> Activity
Every entry below, first to last, should be restated word for word.
* * *
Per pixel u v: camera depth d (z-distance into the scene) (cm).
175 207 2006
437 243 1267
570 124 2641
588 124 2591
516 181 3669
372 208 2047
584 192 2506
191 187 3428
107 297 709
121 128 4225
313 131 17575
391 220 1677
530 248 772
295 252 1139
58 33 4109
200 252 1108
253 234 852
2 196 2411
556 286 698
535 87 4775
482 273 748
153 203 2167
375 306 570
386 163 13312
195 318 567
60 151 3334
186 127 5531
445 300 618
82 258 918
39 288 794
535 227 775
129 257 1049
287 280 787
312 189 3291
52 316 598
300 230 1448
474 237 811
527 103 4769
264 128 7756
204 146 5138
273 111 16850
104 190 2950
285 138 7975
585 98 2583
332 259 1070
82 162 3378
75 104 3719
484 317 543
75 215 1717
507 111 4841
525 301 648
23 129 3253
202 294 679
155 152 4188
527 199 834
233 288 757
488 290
* * *
> Solution to the problem
Per pixel u v: camera depth d (z-distance into the scene) (cm).
175 207 2006
437 243 1267
570 124 2641
588 124 2591
516 181 3669
372 208 2047
584 192 2506
191 187 3428
107 297 709
121 128 4225
313 131 17575
391 220 1677
530 248 772
295 252 1139
58 33 4109
200 252 1108
253 234 852
2 196 2411
556 286 698
535 87 4775
482 273 748
153 203 2167
375 306 570
386 163 13312
195 318 567
60 151 3334
186 127 5531
445 300 618
82 258 918
39 288 794
535 227 775
129 257 1049
287 280 787
312 189 3291
52 316 598
300 230 1448
474 237 811
527 103 4769
264 128 7756
204 146 5138
273 111 16850
104 190 2950
285 138 7975
585 98 2583
332 259 1070
82 162 3378
75 104 3719
484 317 543
75 215 1717
507 111 4841
525 301 648
23 129 3253
202 294 679
155 152 4188
527 199 834
233 288 757
488 290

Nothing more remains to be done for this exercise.